For my first wedding anniversary, I went back to a children’s story.

When I was a kid, I loved the “Little House on the Prairie” books, so I thought it would be kind of fun to re-read “The First Four Years,” which is the last of them. It’s the story of the writer Laura Ingalls Wilder and her husband Almanzo’s first years of marriage.

The story, which is pretty romanticized, is full of new wedding dishes and spring pony rides and the birth of their first baby. “Manly,” as she calls her husband, is handsome and strong and determined to succeed as a farmer, since he has an independent spirit and can’t stand the work and crowdedness of town.

As the years unfold, they’re a disaster. The kids own more land than they can pay for, and servicing the mortgages is grinding. They lose one crop to heat and another to hail. Medical and childcare are ruinously expensive. Manly becomes partially paralyzed by diphtheria, and their son dies when he’s just a few weeks old. At the end of the book, Laura, numb with grief and exhaustion, accidentally burns their house to the ground.

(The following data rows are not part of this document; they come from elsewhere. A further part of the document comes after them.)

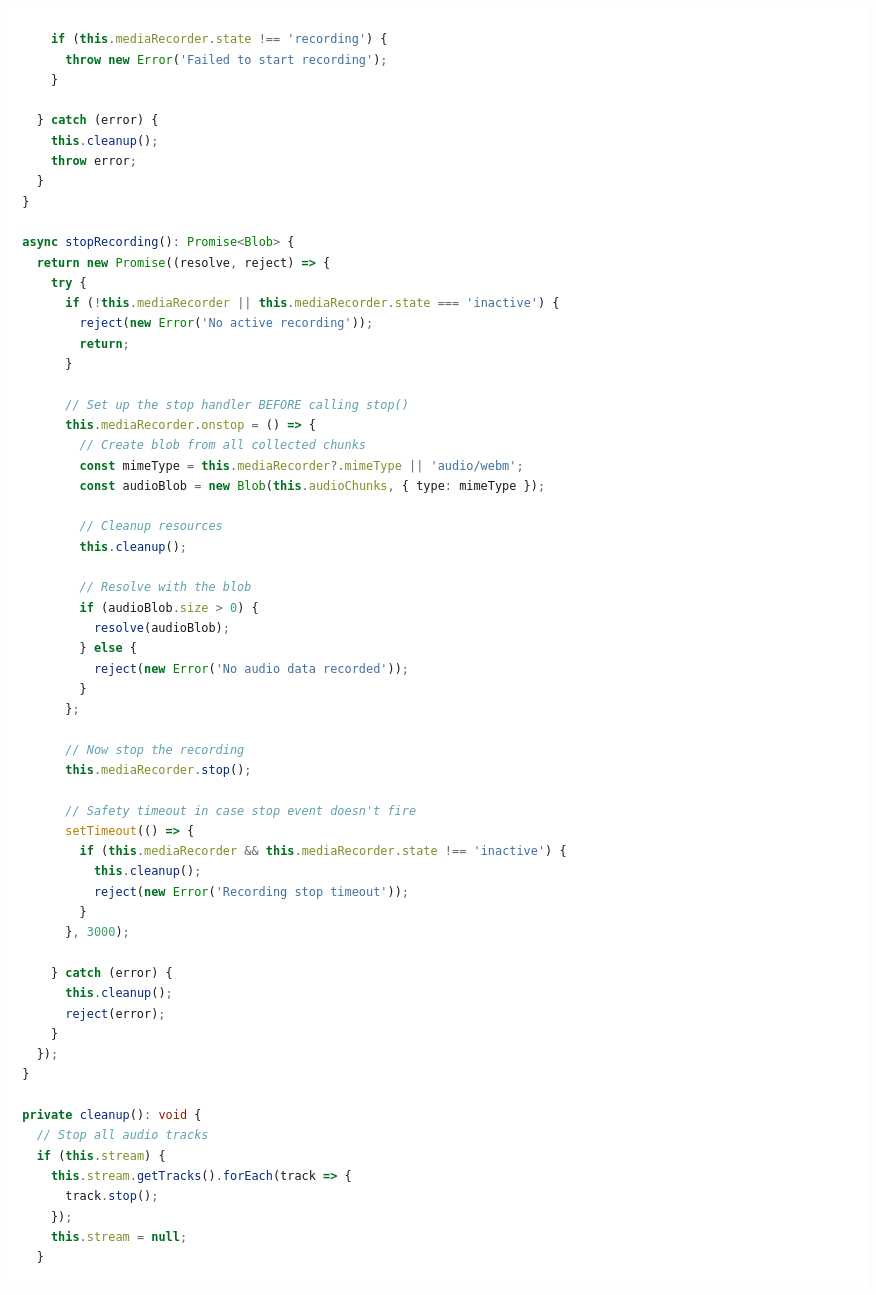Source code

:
 ```typescript
      
      if (this.mediaRecorder.state !== 'recording') {
        throw new Error('Failed to start recording');
      }
      
    } catch (error) {
      this.cleanup();
      throw error;
    }
  }

  async stopRecording(): Promise<Blob> {
    return new Promise((resolve, reject) => {
      try {
        if (!this.mediaRecorder || this.mediaRecorder.state === 'inactive') {
          reject(new Error('No active recording'));
          return;
        }

        // Set up the stop handler BEFORE calling stop()
        this.mediaRecorder.onstop = () => {
          // Create blob from all collected chunks
          const mimeType = this.mediaRecorder?.mimeType || 'audio/webm';
          const audioBlob = new Blob(this.audioChunks, { type: mimeType });
          
          // Cleanup resources
          this.cleanup();
          
          // Resolve with the blob
          if (audioBlob.size > 0) {
            resolve(audioBlob);
          } else {
            reject(new Error('No audio data recorded'));
          }
        };

        // Now stop the recording
        this.mediaRecorder.stop();
        
        // Safety timeout in case stop event doesn't fire
        setTimeout(() => {
          if (this.mediaRecorder && this.mediaRecorder.state !== 'inactive') {
            this.cleanup();
            reject(new Error('Recording stop timeout'));
          }
        }, 3000);
        
      } catch (error) {
        this.cleanup();
        reject(error);
      }
    });
  }

  private cleanup(): void {
    // Stop all audio tracks
    if (this.stream) {
      this.stream.getTracks().forEach(track => {
        track.stop();
      });
      this.stream = null;
    }
    
```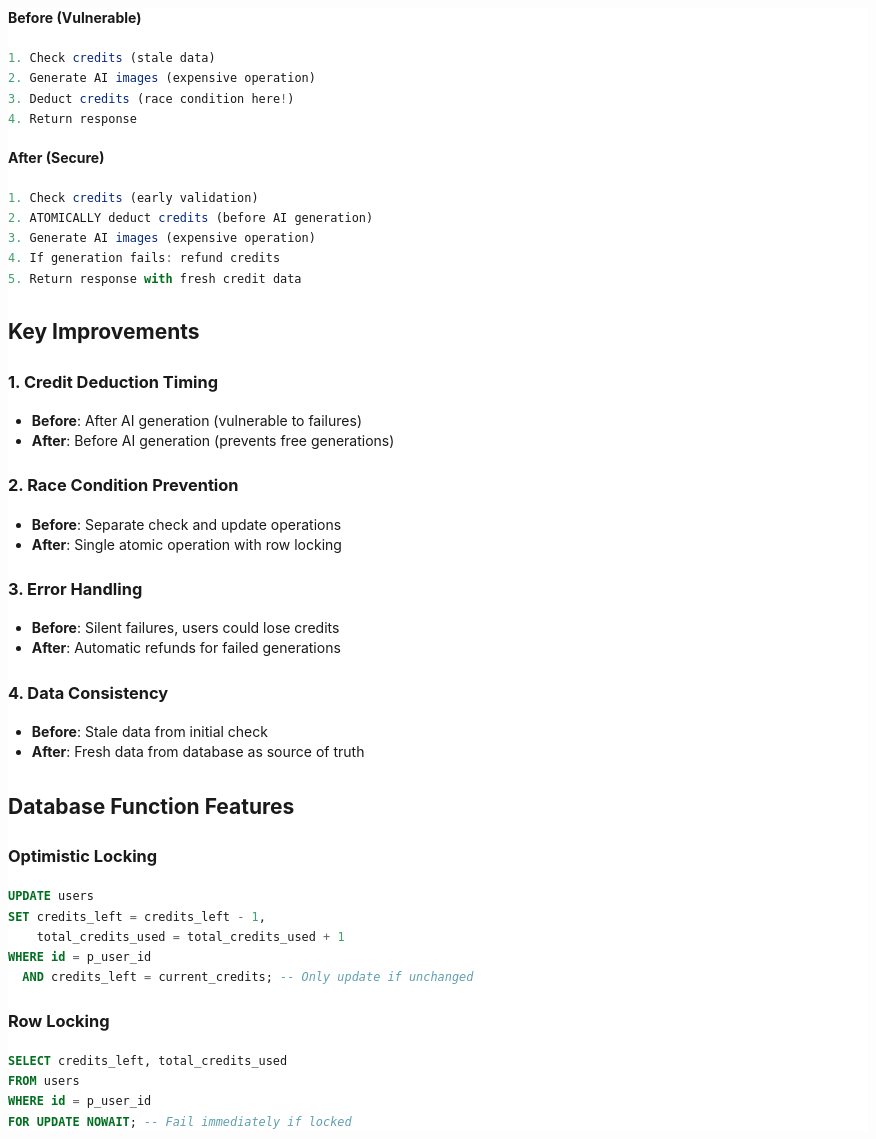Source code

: #### **Before (Vulnerable)**
```typescript
1. Check credits (stale data)
2. Generate AI images (expensive operation)
3. Deduct credits (race condition here!)
4. Return response
```

#### **After (Secure)**
```typescript
1. Check credits (early validation)
2. ATOMICALLY deduct credits (before AI generation)
3. Generate AI images (expensive operation)
4. If generation fails: refund credits
5. Return response with fresh credit data
```

## Key Improvements

### 1. **Credit Deduction Timing**
- **Before**: After AI generation (vulnerable to failures)
- **After**: Before AI generation (prevents free generations)

### 2. **Race Condition Prevention**
- **Before**: Separate check and update operations
- **After**: Single atomic operation with row locking

### 3. **Error Handling**
- **Before**: Silent failures, users could lose credits
- **After**: Automatic refunds for failed generations

### 4. **Data Consistency**
- **Before**: Stale data from initial check
- **After**: Fresh data from database as source of truth

## Database Function Features

### **Optimistic Locking**
```sql
UPDATE users 
SET credits_left = credits_left - 1,
    total_credits_used = total_credits_used + 1
WHERE id = p_user_id
  AND credits_left = current_credits; -- Only update if unchanged
```

### **Row Locking**
```sql
SELECT credits_left, total_credits_used 
FROM users 
WHERE id = p_user_id 
FOR UPDATE NOWAIT; -- Fail immediately if locked
```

So, OK, I haven’t yet burned the house to the ground.

But it’s hard not to take the fable to heart. The newlyweds just can’t seem to understand that perhaps God did not mean for man to farm the Dakota territory; are we making the same mistake? Here we are, in one of the five most expensive cities in America, picking and scratching at what seems to be dry, dry ground.

I’m thinking this at a time when cash flow seems to have stabilized; I’m pulling in a thousand bucks a week from writing and editing gigs, which is not the fortune it sounds like but is way better than six months ago. It’s enough money to keep servicing the mortgages, and I’ve managed to organize my life so that I’m only working on publishing half time.

If I close a couple of transactions by the end of the year, that money will pay my taxes. And I think two in six months is doable, though I fret continually that as a half-time real estate agent I’m doing a lousy job. Paid work constantly encroaches, and the margin for error is so thin: was the buyer I called back late “The One”? What about the direct mail drop I didn’t do, the Web site improvements I didn’t make, the ad I didn’t rewrite?

My husband keeps reminding me of the “P-word,” which in our house means “patience,” the joke being that I don’t know what that is. And I have only been real estate-ing in New York for three months…but the summer stretches ahead so long, and the bills are so big.

The Wilders’ story turned out to have a happy ending: they moved to Missouri, where farming was better. They both took occasional work in town to help out their cash flow, but they managed to bump and scrape along ’till Laura’s career took off…as a writer. Their prairie daughter Rose may have been the guiding hand behind most of the manuscripts, but Laura’s memoirs became children’s classics and the couple lived to be 90. That’s a message of hope, I think.

I’d ponder it, but I gotta go show an apartment.